** Supplied material follows **
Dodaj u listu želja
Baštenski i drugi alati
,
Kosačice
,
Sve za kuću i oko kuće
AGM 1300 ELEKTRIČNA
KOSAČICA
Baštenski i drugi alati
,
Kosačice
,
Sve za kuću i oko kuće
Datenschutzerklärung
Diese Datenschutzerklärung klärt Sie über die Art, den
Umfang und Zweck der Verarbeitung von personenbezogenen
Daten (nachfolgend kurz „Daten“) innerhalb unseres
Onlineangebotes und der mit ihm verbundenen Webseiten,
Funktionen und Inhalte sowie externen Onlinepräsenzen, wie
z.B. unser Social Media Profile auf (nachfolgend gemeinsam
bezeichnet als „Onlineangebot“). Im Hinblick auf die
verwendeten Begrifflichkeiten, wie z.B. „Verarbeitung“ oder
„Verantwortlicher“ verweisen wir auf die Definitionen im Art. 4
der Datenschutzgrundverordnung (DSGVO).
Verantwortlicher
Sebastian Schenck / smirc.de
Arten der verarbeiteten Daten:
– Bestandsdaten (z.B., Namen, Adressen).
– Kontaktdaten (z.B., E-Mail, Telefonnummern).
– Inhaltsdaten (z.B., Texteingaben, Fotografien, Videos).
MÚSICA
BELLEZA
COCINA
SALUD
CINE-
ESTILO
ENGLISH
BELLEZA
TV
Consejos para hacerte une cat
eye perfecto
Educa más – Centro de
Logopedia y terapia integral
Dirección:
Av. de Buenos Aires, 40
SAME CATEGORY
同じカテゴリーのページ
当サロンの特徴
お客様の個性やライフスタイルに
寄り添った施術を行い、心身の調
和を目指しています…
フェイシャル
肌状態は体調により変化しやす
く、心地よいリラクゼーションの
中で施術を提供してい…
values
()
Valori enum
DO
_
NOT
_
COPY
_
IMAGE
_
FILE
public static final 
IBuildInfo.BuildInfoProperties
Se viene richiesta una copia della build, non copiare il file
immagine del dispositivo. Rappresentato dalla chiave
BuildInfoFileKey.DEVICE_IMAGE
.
** End of Supplied material **
● **Work to complete**
Your response should be made up of the lines in the data that contain the word "Datenschutzerklärung".

● **Task solution**
Datenschutzerklärung
Diese Datenschutzerklärung klärt Sie über die Art, den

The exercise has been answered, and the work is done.